Nate Allen has the measurables--- people tend to forget he has a low '40 time of 4.40 and a high '40 time of 4.59... that's pretty impressive speed for a safety.
I guess the biggest complaint in the past about Allen was he didn't know exactly where that speed should be on the football field at the most opportune time in a game.
Getting lost in a defensive scheme?--- it happens.
Nate Allen, S, 6-1, 210, 4th year out of South Florida, drafted in the 2nd round by Philly in 2010... fully recovered from nagging leg and knee injuries, Allen is ready to make a statement with his play in 2013...
Nate the Skate was running with the first-team defense ahead of offseason acquisition Kenny Phillips earlier this week. "It's a fresh start. Definitely I'm excited," said Allen, who ranked 84th of 88 safeties last season according to Pro Football Focus. "I get a chance to show them what I can do and just go out there and do it."
Chip Kelly and defensive coordinator Billy Davis made a statement by placing Allen with the starting defense this week, even if it is four months before the start of the season. It shows that the Eagles' new regime saw enough from Allen on tape to still have confidence he can help the team. Now it's up to Allen to show them he deserves the confidence.
Allen sees this new Eagles defense as a much better fit for his skills.
"You really don't have a lot of run responsibility," Allen said. "I mean, you do, but you're not expected to be in a certain gap on a play. You're more of a pass guy. You're basically a pass guy."
That plays right into Allen's strengths. He's not known as a physical safety or ferocious tackler. It was his ball-tracking skills that made him a second-round pick in 2010. Allen had nine interceptions and three touchdowns at South Florida. He had four interceptions in his first 16 starts with the Eagles. He has one in his past 22 starts.
As Jordan Raanan of NJ.com rightly observes: "It's no secret the Eagles' defensive backs weren't thrilled with the systems under Castillo and Bowles. Almost to a man, they griped about being spread too thin. Davis' defense is a welcome change for Allen and Kurt Coleman, who will be competing with the newly-signed Phillips and Patrick Chung for starting spots."

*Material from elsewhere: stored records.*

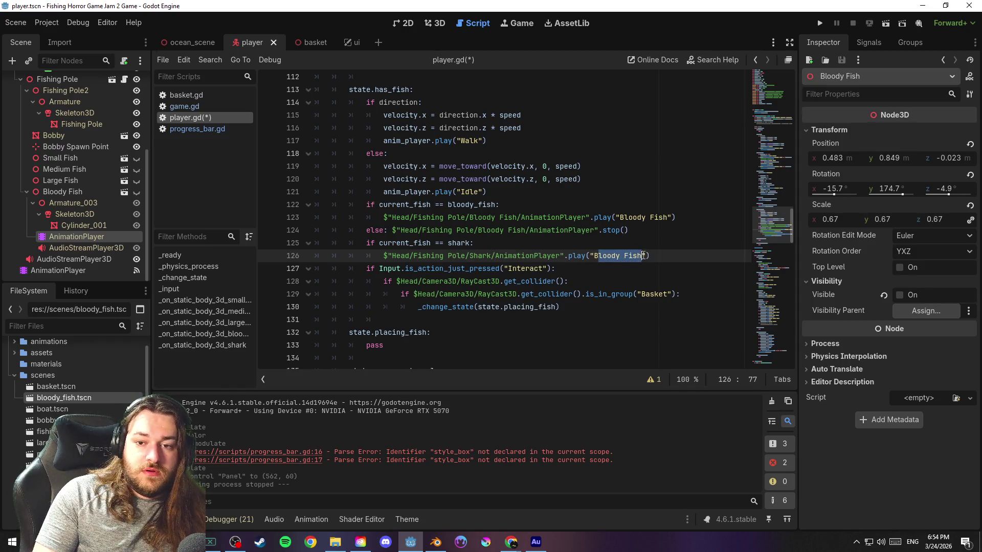
key("BackSpace")
type("Shark")
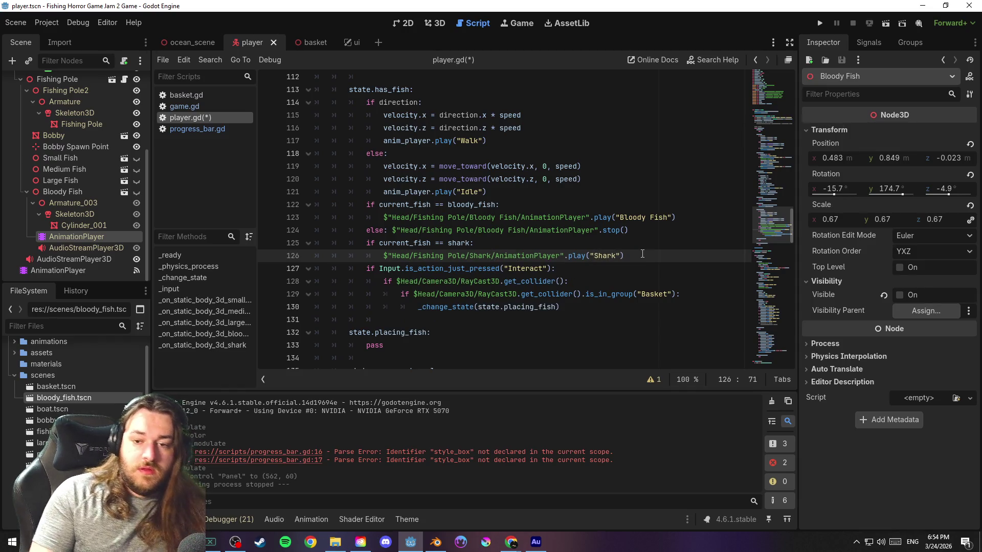
left_click(643, 254)
key("ctrl+s")
scroll(773, 248, "up", 4)
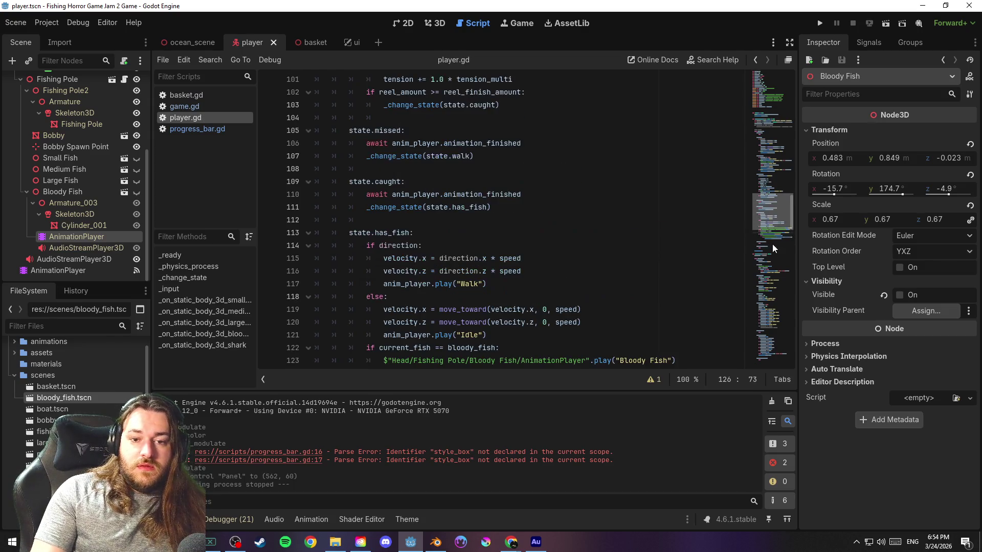
Look over the fish signal handlers in basket.gd and save the scripts
left_click_drag(755, 238, 774, 312)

It's been clear from the moment the Eagles went and signed two safeties that Allen will still have an opportunity to compete. Kelly called him after signing Phillips and Chung this offseason to deliver that message. The new head coach made it clear the signings did not mean Allen wasn't part of the Eagles' future. It just meant there would be more competition, and he would have to prove himself.
Allen was far from surprised after his struggles last season, when he was benched the final few weeks for Colt Anderson. From start to finish, personal life and team, it was a tough year all around.

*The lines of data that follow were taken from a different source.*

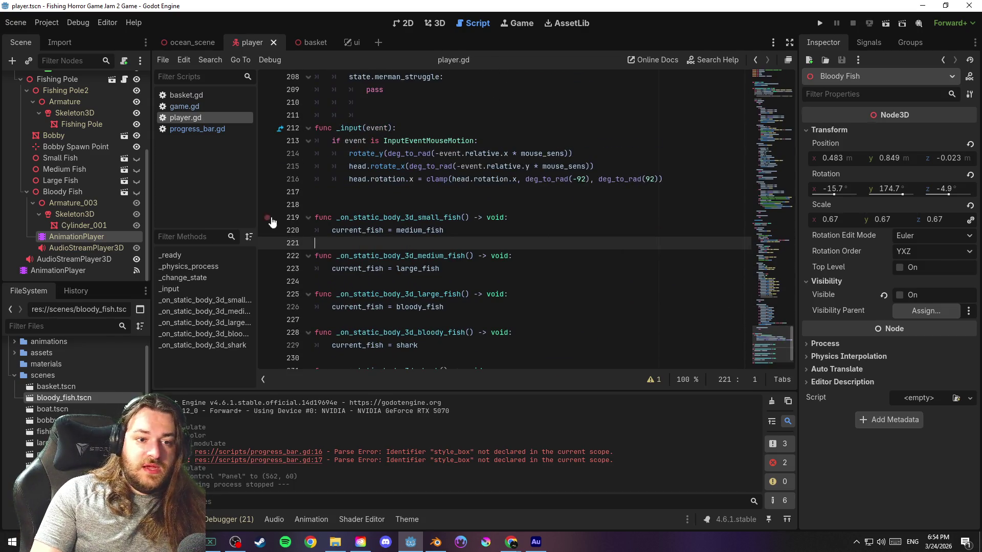
left_click(507, 246)
scroll(507, 261, "down", 1)
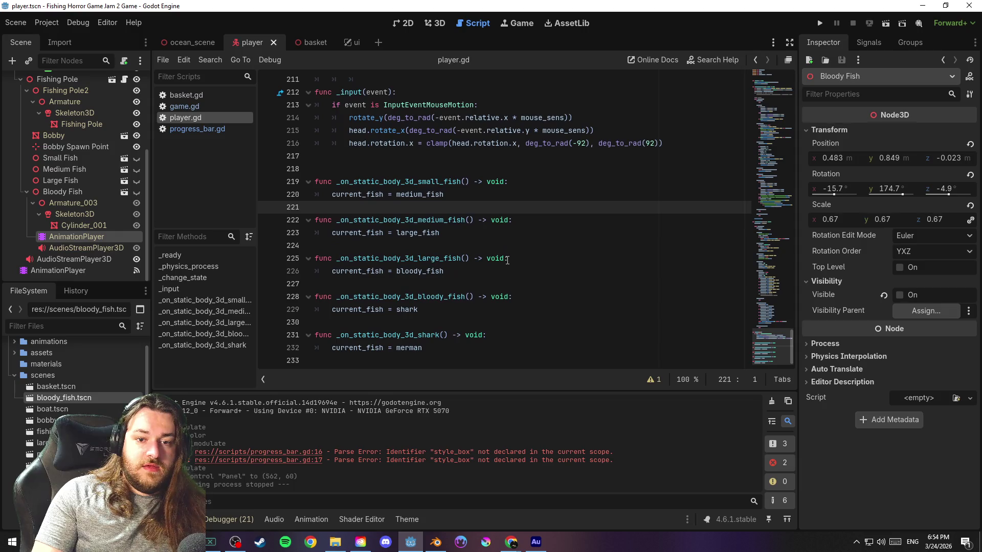
left_click(214, 98)
left_click(519, 247)
scroll(503, 272, "down", 1)
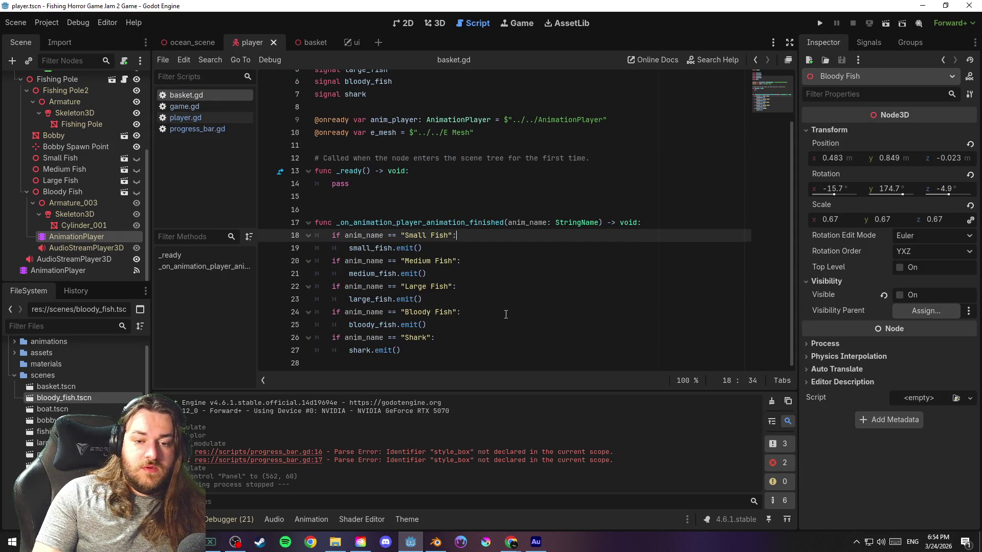
left_click(491, 326)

But the worst part for Allen was being labeled a loser for the first time in his life.
"It was how it felt to have a losing streak like that, so that I never want to feel like that again," Allen said. "It was rough. Nobody wants to feel like that. It was a bad feeling. You learn from it but you don't reflect on it too long. What's in the past is in the past. I've moved on."

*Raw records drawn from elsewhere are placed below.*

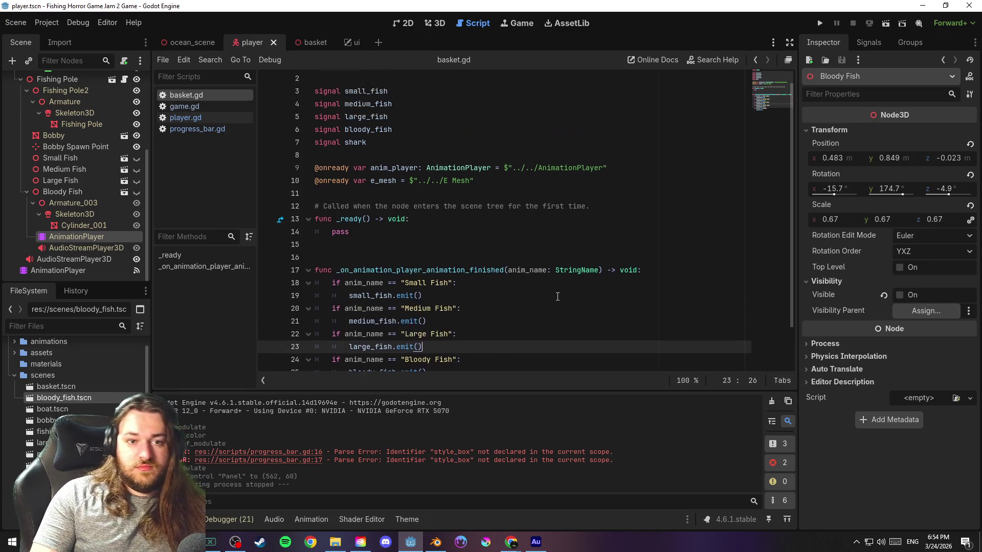
left_click(490, 257)
key("ctrl+s")
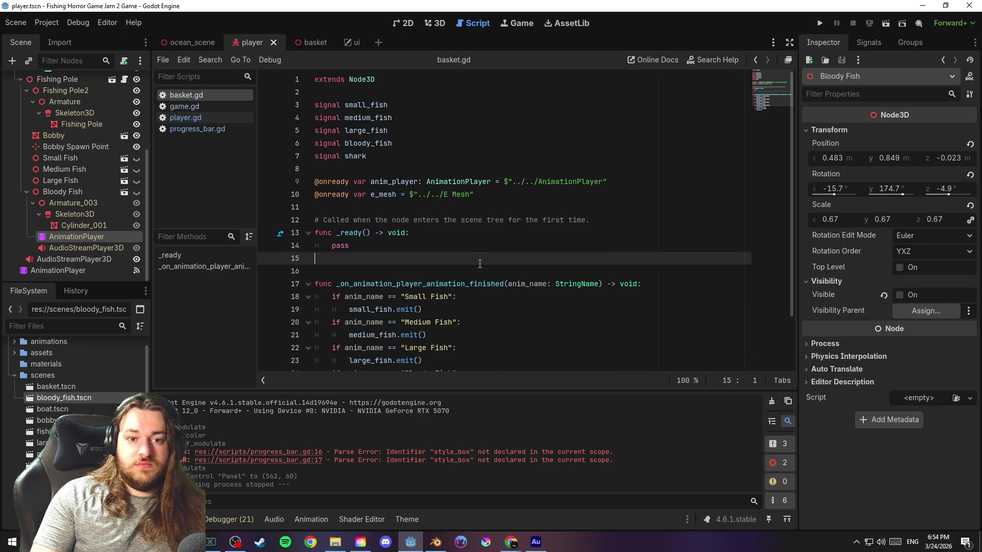
Open the basket scene's AnimationPlayer and check its animation list and options
left_click(308, 42)
left_click(81, 160)
left_click(93, 171)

The fact that the Eagles' losing streak serves as offseason fuel rather than his own personal struggles speaks volumes about Allen's character. He's a team-first guy. He never made excuses. And now he's being rewarded with a vote of confidence from the new coaches, who have him working with the starters.
"Over the course of time with 10 OTAs and three mini-camps, by the time we get to June we've got a pretty good number of snaps where we can start to evaluate and start to slot some guys and see where we are as we move into preseason camps," Kelly said.
As Raanan astutely observed, "Where they were heading into offseason camps still means something, especially to a player in Allen's unstable position. It means he's being given a fresh start, a clean slate and an opportunity to prove he was worth being a second-round pick all over again."
I for one never gave up on Nate the Skate. I saw the measurables...and I appreciated the intangibles as I watched him battle back from injuries.
I know a lot of you fine members of the Bored are way down on Nate Allen. I would simply ask you for an open mind on his current and future development... I think he's a competitor and somewhat of a late bloomer at this level. Remember Rod Woodson? Nate Allen reminds me a lot of Woodson, who didn't exactly tear it up coming out of Purdue in 1987. But by 1993, he was the NFL's Defensive Player of the Year.
Compare Allen's measurables and character with Woodson's---so alike. Their development timeline and early injuries are similar, too. A lot of Steelers fans were ready to write off Woodson early on. But sometimes we find making a great safety in the NFL takes a slow-cook grill.